» Problem statement
Return an exact copy of the data, starting at its first line and ending at the line that contains "continuous service. |", minus any pictures.

Saved entries:
##########
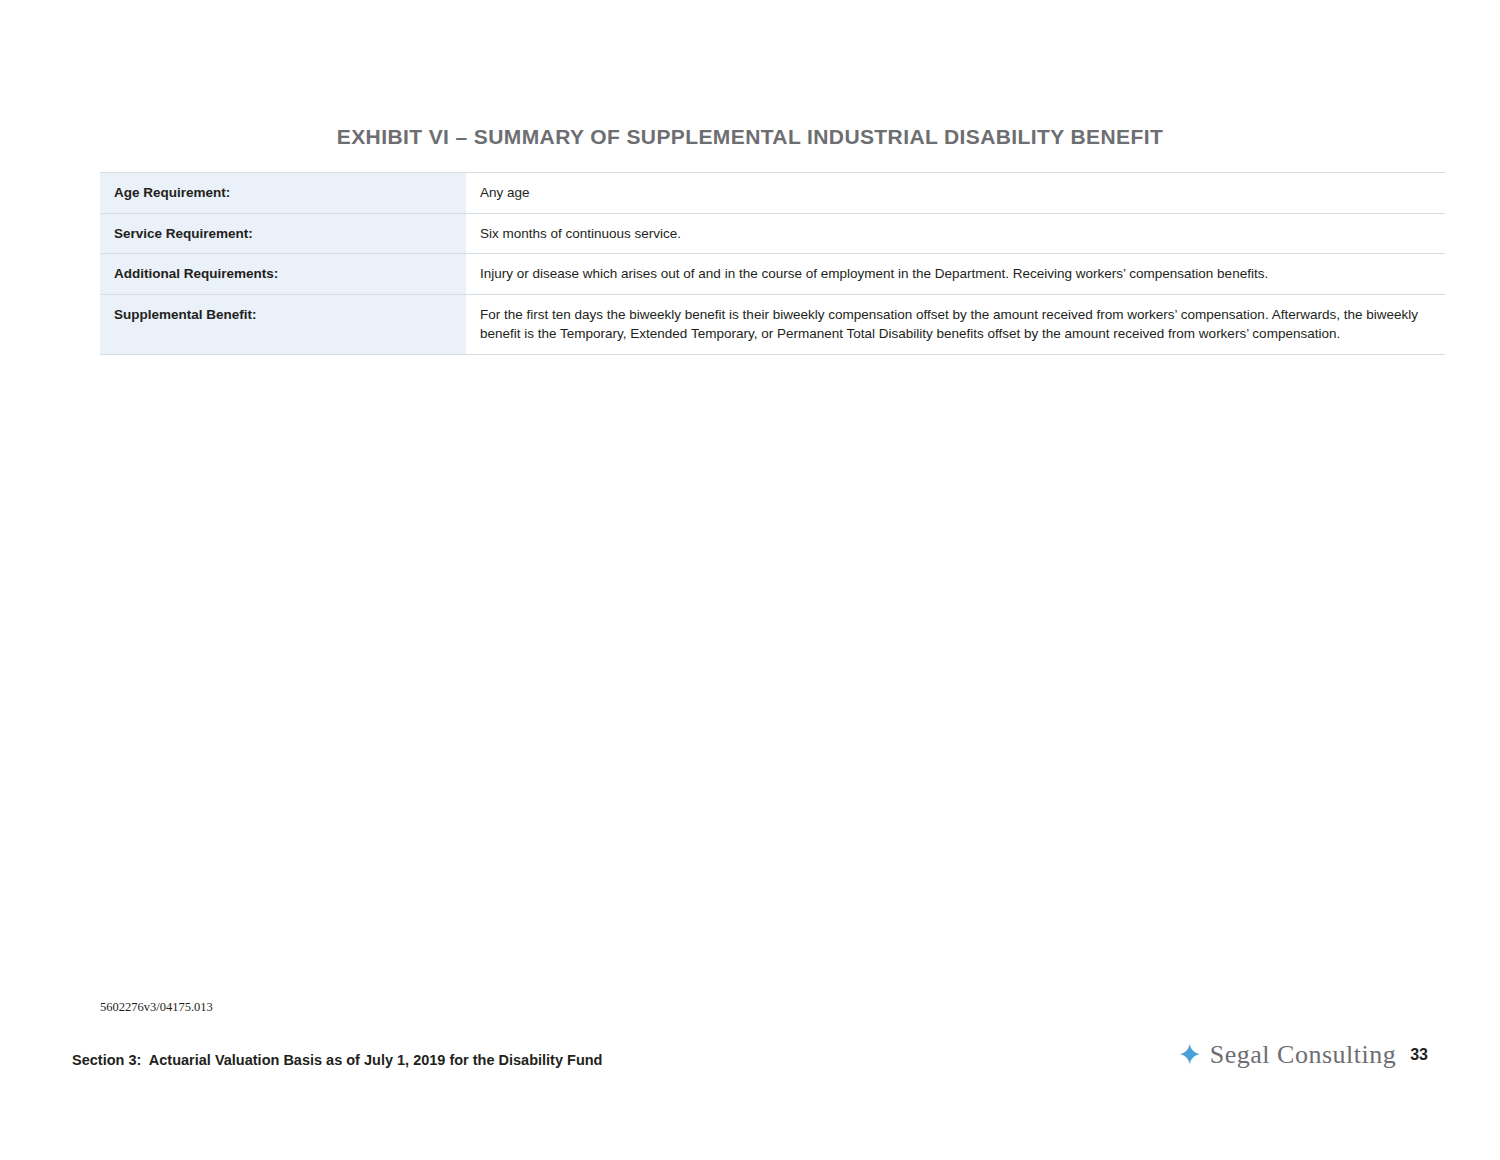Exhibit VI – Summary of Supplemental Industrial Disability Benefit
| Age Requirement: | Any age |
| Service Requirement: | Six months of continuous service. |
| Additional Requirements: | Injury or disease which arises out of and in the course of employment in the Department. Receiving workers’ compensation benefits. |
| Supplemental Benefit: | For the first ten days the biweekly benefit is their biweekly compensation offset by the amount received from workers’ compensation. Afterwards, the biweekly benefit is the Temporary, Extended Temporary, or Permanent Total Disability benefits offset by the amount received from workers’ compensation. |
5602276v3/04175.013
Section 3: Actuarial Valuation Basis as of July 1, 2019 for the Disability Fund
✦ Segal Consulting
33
##########
» Solution to the exercise
Exhibit VI – Summary of Supplemental Industrial Disability Benefit
| Age Requirement: | Any age |
| Service Requirement: | Six months of continuous service. |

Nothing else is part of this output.